[[ Dataset records open ]]

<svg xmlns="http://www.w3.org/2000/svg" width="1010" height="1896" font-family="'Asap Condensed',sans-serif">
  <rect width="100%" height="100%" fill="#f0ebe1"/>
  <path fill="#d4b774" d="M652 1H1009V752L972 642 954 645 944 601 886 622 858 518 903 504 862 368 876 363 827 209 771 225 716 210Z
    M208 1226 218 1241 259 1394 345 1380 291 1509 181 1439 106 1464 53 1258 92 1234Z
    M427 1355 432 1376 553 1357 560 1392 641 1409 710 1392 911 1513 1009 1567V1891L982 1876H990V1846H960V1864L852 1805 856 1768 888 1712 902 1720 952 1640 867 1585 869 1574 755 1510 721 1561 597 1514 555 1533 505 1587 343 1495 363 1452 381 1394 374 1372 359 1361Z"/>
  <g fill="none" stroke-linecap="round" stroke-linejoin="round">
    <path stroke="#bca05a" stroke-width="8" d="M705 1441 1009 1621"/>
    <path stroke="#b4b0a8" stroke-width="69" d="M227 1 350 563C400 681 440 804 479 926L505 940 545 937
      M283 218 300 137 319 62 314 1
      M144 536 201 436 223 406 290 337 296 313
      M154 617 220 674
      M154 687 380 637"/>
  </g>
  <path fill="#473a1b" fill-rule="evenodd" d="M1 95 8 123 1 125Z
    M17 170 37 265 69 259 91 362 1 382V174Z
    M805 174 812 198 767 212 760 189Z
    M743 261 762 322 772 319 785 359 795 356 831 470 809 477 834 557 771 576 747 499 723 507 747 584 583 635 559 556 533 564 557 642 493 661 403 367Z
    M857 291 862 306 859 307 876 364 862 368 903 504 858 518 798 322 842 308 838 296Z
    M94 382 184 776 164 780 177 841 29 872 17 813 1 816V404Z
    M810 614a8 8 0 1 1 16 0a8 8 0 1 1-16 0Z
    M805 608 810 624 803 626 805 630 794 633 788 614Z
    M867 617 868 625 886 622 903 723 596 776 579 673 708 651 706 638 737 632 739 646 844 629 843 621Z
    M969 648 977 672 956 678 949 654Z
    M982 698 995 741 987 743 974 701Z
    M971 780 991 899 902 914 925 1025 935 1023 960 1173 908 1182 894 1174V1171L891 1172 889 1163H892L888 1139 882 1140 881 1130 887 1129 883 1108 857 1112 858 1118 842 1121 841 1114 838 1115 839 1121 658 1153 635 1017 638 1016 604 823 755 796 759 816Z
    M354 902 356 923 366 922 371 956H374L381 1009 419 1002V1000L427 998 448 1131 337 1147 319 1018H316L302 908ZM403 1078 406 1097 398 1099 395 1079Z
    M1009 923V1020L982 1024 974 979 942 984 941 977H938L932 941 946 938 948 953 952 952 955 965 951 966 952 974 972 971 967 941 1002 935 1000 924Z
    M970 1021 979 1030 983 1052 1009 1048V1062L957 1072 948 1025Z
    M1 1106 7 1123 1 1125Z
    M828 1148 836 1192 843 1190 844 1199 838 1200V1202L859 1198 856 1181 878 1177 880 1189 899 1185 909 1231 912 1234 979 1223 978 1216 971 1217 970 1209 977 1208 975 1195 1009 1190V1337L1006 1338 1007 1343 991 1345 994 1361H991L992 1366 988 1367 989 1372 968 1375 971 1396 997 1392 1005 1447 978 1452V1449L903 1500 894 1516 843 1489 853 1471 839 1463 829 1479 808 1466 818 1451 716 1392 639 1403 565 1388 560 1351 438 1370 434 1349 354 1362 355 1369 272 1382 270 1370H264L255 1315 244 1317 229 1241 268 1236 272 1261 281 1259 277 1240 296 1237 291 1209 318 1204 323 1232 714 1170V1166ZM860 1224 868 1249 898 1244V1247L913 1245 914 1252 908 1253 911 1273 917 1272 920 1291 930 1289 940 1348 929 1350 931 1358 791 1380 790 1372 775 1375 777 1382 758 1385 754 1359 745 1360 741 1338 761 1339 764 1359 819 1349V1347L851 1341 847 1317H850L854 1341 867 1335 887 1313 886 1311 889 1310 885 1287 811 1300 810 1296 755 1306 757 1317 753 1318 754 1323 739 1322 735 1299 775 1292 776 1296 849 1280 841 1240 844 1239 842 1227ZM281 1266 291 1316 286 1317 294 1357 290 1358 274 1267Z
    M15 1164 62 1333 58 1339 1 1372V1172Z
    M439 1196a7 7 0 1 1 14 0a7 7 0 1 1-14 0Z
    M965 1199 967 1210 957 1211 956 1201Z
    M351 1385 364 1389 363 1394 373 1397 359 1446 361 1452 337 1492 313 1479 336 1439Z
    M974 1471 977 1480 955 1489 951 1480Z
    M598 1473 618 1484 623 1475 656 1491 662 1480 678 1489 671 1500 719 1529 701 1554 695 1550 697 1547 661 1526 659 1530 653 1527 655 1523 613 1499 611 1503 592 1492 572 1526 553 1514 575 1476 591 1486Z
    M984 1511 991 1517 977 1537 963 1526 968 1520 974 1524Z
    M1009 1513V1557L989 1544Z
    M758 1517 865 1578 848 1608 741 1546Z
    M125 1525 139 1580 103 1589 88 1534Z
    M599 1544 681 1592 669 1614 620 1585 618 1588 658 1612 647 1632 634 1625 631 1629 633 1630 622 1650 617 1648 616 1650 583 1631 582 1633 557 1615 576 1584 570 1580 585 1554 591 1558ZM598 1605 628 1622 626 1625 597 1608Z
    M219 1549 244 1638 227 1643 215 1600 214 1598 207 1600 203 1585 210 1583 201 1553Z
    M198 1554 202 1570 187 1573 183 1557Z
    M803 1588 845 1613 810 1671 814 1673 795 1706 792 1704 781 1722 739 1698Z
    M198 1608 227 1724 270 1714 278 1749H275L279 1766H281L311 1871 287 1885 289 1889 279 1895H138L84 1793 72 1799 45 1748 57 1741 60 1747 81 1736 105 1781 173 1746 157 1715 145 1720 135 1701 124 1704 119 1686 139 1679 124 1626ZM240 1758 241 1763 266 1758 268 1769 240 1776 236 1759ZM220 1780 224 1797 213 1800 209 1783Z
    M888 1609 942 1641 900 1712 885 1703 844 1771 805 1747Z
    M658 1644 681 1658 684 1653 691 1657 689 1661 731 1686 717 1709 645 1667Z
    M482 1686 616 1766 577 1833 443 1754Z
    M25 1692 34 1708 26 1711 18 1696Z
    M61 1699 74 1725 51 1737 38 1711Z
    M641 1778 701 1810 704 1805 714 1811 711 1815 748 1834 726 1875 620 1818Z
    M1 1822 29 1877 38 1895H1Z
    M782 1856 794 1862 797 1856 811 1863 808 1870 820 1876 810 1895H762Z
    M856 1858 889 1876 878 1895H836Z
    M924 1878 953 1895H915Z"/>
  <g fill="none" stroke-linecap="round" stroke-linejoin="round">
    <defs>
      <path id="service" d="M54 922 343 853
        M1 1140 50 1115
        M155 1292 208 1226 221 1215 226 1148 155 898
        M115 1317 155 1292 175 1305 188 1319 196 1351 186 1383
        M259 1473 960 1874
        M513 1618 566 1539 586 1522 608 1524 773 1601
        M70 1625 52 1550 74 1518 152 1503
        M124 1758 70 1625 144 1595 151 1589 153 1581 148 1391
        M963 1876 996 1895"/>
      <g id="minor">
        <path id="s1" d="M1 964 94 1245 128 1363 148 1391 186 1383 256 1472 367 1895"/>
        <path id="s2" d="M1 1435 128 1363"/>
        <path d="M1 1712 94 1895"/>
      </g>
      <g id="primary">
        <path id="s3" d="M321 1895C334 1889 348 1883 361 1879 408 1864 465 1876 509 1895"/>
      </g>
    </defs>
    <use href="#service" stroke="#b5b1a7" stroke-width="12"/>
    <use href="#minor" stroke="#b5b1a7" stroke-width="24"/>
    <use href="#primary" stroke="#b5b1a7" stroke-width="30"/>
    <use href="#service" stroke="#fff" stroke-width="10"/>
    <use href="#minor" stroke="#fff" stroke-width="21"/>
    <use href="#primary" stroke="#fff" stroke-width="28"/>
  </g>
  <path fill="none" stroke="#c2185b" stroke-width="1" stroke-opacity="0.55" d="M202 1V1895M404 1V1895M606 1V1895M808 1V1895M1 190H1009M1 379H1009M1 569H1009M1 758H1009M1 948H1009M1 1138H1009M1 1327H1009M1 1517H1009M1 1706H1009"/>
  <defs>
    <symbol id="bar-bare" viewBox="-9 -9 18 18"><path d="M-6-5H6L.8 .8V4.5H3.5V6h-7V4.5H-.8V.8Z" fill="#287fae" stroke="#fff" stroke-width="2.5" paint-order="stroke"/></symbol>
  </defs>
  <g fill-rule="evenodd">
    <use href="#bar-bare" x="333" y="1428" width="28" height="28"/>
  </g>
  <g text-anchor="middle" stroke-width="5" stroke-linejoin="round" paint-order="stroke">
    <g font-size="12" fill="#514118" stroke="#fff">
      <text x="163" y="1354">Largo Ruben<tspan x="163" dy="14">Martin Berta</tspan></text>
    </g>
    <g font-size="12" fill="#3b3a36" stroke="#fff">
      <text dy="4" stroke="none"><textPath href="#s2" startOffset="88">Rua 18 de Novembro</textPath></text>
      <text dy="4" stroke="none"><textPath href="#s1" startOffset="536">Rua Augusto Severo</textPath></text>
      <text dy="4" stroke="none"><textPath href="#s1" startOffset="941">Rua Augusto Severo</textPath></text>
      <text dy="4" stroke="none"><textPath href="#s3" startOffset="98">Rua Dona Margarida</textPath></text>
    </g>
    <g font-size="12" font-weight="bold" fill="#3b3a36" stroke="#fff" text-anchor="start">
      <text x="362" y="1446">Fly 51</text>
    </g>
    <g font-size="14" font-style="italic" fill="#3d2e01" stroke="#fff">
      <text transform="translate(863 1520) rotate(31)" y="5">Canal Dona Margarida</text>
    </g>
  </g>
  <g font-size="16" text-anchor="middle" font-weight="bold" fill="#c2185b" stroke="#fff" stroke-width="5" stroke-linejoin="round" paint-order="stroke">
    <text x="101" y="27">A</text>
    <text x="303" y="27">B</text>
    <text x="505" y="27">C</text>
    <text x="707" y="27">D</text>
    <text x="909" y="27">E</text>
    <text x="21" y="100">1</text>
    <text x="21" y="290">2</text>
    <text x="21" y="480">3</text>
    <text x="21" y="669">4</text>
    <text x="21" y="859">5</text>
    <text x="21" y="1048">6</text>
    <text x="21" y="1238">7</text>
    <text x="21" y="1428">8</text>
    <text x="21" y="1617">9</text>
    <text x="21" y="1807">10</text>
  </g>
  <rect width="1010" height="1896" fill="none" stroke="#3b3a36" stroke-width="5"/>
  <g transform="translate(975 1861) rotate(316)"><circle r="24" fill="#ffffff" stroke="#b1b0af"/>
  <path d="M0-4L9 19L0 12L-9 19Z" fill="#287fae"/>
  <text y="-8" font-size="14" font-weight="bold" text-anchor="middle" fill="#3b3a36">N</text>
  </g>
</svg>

[[ Dataset records closed ]]

▶ [What is being asked]:
Wherever a line in the entries holds "rule", copy that line.

▶ [Reply]:
  <path fill="#473a1b" fill-rule="evenodd" d="M1 95 8 123 1 125Z
  <g fill-rule="evenodd">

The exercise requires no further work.